Beberapa kerangka menunjukkan tanda-tanda bekas hangus. Namun, Lynch membantah adanya praktik kremasi karena tanda hangus tersebut tidak merata dan kondisi tulang sebagian besar masih utuh. Ia menduga bahwa bagian tubuh tertentu sengaja dibakar untuk mempercepat proses pembersihan tulang agar bisa segera dimasukkan ke dalam dolmen, kemungkinan besar karena mengejar waktu festival atau ritual tertentu yang mengikuti kalender astronomi atau musim.
Selain kerangka, ditemukan juga kapak batu yang dipoles, manik-manik, perhiasan, mata panah, serpihan tembikar, dan barang pribadi lainnya. Temuan ini mengindikasikan bahwa makam tersebut diperuntukkan bagi orang-orang dengan status sosial tinggi, kemungkinan besar seorang kepala suku dan keluarganya. Struktur batu penutup yang miring dirancang sedemikian rupa sehingga kerangka dan harta benda diletakkan di bagian depan (titik tertinggi), yang diyakini bertujuan agar jiwa dapat keluar dengan mudah melalui sudut yang lebih rendah di bagian belakang.
Poulnabrone sebagai Portal Dunia Bawah
Penting untuk dicatat bahwa konsep "Dunia Bawah" pada masa itu tidak berkorelasi dengan konsep "neraka" modern sebagai tempat penghukuman; melainkan hanya dianggap sebagai alam lain dari Dunia Lain (Otherworld). Karena pembangun Poulnabrone tidak meninggalkan tulisan, keyakinan mereka hanya bisa ditafsirkan melalui posisi batu dan hasil penggalian, yang tampaknya memiliki kemiripan dengan kepercayaan keturunan mereka di era Celtic.

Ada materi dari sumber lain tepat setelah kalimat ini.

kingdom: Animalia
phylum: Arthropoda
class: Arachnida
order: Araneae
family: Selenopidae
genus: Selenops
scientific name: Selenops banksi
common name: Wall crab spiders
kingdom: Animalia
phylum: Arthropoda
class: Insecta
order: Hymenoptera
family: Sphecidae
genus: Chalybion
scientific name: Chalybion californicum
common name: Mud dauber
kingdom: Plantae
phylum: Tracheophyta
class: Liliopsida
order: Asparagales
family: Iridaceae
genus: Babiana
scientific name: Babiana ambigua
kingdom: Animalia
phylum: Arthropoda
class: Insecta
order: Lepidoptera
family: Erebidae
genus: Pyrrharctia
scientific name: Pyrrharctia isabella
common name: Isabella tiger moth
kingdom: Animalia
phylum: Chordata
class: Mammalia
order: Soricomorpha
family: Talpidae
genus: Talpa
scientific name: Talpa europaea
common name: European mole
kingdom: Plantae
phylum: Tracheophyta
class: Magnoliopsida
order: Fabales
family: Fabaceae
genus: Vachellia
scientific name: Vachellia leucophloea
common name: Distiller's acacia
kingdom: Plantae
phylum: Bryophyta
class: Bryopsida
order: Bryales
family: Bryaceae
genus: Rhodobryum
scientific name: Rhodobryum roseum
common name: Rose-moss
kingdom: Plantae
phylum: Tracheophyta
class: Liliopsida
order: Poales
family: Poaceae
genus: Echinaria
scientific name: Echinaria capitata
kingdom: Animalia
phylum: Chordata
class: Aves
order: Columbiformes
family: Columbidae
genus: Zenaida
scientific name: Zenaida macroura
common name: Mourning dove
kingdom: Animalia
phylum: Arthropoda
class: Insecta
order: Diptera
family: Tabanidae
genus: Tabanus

Dalam budaya Celtic, dewa-dewi sangat terikat dengan tanah, terutama The Morrigan, ratu hantu yang dikaitkan dengan perang, kematian, dan regenerasi. Sosoknya dianggap cantik sekaligus mengerikan, yang menjemput jiwa-jiwa dari medan perang atau muncul di saat kematian untuk merenggut jiwa dari raga. Karena rasa takut yang besar terhadap entitas spiritual, berbagai pertahanan dibangun di situs-situs suci di seluruh Irlandia.
Sebagai contoh, situs Giant's Ring di dekat Belfast memiliki parit yang dibangun di sisi dalam gundukan tanah, bukan di luar. Hal ini membuktikan bahwa konstruksi tersebut bukan untuk pertahanan militer manusia, melainkan untuk membentengi diri dari gangguan roh jahat dari Dunia Lain. Dengan logika yang sama, ada kemungkinan Poulnabrone dibangun bukan hanya untuk memudahkan perjalanan jiwa ke alam baka, tetapi justru untuk mencegah roh-roh dari alam lain masuk ke dunia manusia. Hampir setiap dolmen di Irlandia, termasuk dolmen Kilclooney yang jauh lebih besar, memiliki desain batu penutup miring yang serupa, memperkuat teori tentang fungsi portal dua arah ini.